TASK BRIEF: Look through the listing underneath for "linejoin", and copy every line that has it.

SUPPLIED DATA:

---

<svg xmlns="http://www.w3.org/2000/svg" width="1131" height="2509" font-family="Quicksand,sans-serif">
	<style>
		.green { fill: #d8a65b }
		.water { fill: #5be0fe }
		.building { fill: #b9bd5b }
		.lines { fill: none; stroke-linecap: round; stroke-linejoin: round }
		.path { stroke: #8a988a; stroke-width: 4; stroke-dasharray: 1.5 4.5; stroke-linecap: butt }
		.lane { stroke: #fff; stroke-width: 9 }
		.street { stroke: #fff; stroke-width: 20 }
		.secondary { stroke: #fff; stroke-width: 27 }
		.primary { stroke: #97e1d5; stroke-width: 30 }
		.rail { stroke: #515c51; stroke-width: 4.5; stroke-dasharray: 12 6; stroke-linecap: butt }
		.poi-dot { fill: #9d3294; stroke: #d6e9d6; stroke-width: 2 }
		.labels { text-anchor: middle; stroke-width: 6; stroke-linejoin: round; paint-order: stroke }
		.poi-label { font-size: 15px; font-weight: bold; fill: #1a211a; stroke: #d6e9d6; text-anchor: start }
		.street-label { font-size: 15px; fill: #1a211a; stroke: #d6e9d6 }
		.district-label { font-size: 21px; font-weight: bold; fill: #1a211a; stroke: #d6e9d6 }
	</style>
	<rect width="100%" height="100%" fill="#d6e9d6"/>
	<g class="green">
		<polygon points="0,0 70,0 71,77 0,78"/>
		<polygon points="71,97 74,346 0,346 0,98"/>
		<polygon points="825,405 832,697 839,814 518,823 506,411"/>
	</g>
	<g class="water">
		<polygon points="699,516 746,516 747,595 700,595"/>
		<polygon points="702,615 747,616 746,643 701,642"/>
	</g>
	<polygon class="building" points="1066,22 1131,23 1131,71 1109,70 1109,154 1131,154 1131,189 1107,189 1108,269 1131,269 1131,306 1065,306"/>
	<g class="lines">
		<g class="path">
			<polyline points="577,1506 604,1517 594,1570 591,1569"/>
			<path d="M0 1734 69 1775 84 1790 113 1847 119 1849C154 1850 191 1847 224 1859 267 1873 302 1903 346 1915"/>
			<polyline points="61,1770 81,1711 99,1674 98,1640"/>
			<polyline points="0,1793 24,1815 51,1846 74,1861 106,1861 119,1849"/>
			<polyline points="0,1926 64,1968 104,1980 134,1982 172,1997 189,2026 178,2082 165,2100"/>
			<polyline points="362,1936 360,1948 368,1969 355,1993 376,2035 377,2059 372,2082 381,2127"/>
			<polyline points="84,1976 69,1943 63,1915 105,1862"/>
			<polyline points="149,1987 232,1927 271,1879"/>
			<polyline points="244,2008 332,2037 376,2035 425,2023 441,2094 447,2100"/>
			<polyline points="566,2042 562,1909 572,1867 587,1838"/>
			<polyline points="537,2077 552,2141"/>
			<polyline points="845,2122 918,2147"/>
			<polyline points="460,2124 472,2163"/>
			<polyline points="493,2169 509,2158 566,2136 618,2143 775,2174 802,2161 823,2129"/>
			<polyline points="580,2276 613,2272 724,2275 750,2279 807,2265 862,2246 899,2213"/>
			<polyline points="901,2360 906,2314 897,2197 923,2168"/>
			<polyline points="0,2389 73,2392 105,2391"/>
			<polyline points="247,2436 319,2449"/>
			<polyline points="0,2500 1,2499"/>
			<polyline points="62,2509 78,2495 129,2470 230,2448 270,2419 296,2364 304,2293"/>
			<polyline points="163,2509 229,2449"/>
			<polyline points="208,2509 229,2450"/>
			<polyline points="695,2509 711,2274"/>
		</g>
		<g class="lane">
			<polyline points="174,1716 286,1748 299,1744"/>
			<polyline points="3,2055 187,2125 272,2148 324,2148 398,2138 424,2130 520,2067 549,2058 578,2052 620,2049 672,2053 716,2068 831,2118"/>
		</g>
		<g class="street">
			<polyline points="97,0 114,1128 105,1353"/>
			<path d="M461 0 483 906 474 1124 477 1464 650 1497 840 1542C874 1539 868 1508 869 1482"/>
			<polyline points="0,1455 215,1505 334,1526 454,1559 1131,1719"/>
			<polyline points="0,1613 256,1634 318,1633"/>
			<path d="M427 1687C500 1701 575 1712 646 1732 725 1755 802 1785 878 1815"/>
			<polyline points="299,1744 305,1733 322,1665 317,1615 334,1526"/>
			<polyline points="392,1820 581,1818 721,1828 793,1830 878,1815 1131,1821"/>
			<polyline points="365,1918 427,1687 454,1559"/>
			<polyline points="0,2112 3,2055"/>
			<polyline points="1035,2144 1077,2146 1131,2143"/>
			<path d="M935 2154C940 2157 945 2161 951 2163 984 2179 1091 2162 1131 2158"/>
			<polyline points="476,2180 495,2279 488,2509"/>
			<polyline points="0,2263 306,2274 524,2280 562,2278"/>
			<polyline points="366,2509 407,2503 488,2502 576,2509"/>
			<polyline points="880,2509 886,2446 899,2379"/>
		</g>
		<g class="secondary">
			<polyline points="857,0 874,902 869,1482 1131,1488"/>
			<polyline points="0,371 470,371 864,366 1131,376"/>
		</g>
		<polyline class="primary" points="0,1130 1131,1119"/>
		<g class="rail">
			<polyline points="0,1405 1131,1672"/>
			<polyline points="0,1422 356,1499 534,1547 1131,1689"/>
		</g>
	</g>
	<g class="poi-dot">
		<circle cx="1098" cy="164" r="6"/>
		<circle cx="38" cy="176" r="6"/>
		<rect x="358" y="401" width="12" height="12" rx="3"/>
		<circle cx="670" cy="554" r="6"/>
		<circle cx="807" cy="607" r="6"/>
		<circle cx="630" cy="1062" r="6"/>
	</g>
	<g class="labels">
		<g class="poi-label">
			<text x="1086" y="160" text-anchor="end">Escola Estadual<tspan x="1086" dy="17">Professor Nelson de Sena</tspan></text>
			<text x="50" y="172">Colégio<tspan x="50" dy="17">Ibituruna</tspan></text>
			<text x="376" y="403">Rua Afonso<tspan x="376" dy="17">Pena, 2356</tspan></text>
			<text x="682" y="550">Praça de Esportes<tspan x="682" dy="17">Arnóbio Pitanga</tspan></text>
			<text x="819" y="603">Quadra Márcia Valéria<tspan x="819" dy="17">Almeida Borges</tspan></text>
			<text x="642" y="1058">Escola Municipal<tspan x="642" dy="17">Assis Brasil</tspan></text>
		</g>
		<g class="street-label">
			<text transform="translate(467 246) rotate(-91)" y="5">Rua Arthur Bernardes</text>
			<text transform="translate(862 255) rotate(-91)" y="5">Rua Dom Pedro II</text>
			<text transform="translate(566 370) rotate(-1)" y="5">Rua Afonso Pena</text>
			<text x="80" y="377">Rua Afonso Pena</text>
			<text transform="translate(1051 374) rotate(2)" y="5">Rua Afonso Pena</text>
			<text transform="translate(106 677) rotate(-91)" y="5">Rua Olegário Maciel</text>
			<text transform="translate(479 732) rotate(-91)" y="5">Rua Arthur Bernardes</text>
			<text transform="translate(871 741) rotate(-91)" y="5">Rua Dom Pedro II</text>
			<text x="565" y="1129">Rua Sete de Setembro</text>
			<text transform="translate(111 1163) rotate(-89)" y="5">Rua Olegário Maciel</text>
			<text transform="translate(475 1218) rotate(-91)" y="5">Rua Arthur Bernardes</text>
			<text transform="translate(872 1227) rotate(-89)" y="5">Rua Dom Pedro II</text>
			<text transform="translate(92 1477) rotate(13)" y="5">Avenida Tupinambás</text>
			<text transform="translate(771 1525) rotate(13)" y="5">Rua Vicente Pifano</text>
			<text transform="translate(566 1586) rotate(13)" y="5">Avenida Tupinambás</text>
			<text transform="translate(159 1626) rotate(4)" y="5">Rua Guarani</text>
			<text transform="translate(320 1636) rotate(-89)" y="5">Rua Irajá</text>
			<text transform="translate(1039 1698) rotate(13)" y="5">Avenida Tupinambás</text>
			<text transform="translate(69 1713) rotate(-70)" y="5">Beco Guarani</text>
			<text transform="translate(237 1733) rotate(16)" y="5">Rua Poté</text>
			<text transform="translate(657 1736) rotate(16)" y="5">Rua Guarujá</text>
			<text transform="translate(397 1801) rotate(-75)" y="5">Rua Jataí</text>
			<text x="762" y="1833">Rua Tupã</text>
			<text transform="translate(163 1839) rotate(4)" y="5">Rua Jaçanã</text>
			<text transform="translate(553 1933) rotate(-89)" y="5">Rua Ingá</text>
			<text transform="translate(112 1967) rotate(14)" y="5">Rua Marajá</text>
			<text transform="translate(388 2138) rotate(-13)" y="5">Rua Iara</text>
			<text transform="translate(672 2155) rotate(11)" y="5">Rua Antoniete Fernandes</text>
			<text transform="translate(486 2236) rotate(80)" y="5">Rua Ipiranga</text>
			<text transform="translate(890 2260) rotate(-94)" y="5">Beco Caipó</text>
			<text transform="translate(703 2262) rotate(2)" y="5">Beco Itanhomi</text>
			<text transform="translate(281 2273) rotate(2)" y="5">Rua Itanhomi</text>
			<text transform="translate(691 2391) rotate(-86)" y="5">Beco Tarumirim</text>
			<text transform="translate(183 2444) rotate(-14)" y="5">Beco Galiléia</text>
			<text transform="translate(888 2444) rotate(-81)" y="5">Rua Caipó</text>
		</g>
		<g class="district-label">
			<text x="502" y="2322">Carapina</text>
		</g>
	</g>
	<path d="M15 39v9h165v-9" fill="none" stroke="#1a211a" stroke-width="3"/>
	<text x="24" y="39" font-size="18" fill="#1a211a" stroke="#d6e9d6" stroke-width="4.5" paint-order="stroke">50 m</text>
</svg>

---

COMPLETED EXERCISE:
		.lines { fill: none; stroke-linecap: round; stroke-linejoin: round }
		.labels { text-anchor: middle; stroke-width: 6; stroke-linejoin: round; paint-order: stroke }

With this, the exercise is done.